TEXT UNDER STUDY:
My root problem is restriction of instant draw of such a high N2 flow from existing header. I can spare high pressure N2 during normal operation (year round) and store it in a buffer vessel which will be used in the above scenario.

I think I could have framed the question in a simpler way - API requriement is @ 2500 NM3/hr of N2 flow rate. For how much period of time this flow rate is required? If N2 is required for 5 mins, quantity of N2 required = 2500*5/60 NM3. I think this would have been a simpler way of addressing the issue.


Thanks & Regards
Divyang

Attached Files

•  N2 Buffer.xlsx   25.77KB   169 downloads

[Art Montemayor]

Divyang:

Thank you for submitting your detailed Workbook.

You communicate well and I now fully understand what you are proposing and why. Your workbook has some errors, I believe, and I am working on adding my comments and calculations to it. I need some time, however, so I will submit it for your review after this weekend.

I consider this project as an important challenge for you and I want to make sure I can contribute only information of worth to you based on my past experience. The fluids involved are, in my opinion, worthy of close and carefull scrutiny and safety. I have what I consider to be important recommendations and I will share these with you in the workbook.

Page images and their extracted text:
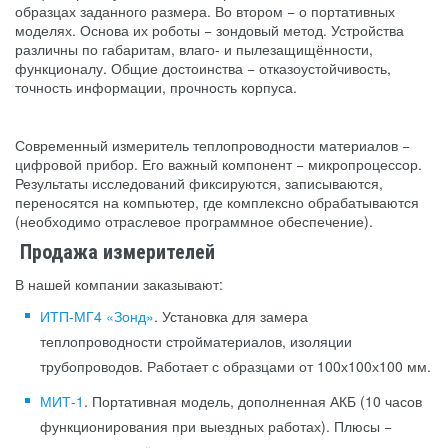
образцах заданного размера. Во втором − о портативных
моделях. Основа их роботы − зондовый метод. Устройства
различны по габаритам, влаго- и пылезащищённости,
функционалу. Общие достоинства − отказоустойчивость,
точность информации, прочность корпуса.
Современный измеритель теплопроводности материалов −
цифровой прибор. Его важный компонент − микропроцессор.
Результаты исследований фиксируются, записываются,
переносятся на компьютер, где комплексно обрабатываются
(необходимо отраслевое программное обеспечение).
Продажа измерителей
В нашей компании заказывают:
ИТП-МГ4 «Зонд»
. Установка для замера
теплопроводности стройматериалов, изоляции
трубопроводов. Работает с образцами от 100х100х100 мм.
МИТ-1
. Портативная модель, дополненная АКБ (10 часов
функционирования при выездных работах). Плюсы −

EXPLORE THE MATERIAL:
1: In the nitrogen buffer vessel thread, what N2 flow rate does the API requirement call for?
2: Write the next part of the nitrogen buffer vessel thread, picking up right after its last sentence.
These entries come from a different source than the nitrogen buffer thread.

RESPONSES BY ITEM NUMBER:
1: 2500 NM3/hr of N2.

2:
Please pardon my delay.

[Art Montemayor]

Divyang:

Thank you for being patient in waiting for my response. I am attaching my copy of your workbook with the additions I have made. I didn’t edit or modify your sketch. However, I do have some comments to add to it.

Basically I checked out your gas calculations because I thought they were resulting in too high an answer. My results are detailed to where you should be able to follow my logic and algorithm. You didn’t give us any tank pressure or temperature, so I have had to assume these values. Your algorithm seems to take an incremental amount of volume resulting in a 5 ^oC storage tank temperature decrease (40 to 35 ^oC). You don’t state the temperature of the buffer tank nitrogen, so I had to assume that as well. The conservative case would be that it is at 40 ^oC; however, I estimated the buffer tank size at 35 ^oC.

You do not state what is the available instantaneous nitrogen flow rate available from your Air Separation Unit (ASU), so I don’t know if the volume of 2.5 m³ is sufficient. You should make the related heat transfer rate calculations in detail and decide what flow rates you need for each tank and the ultimate size of the buffer tank. I recommend that you seek out an available used LPG storage tank for this purpose instead of designing a new, specific vessel. An LPG “bullet” tank should be available, economic (since they are mass-produced), and is usually rated for 20 to 25 barg pressure – which fits in with your available N₂ source of 70 barg.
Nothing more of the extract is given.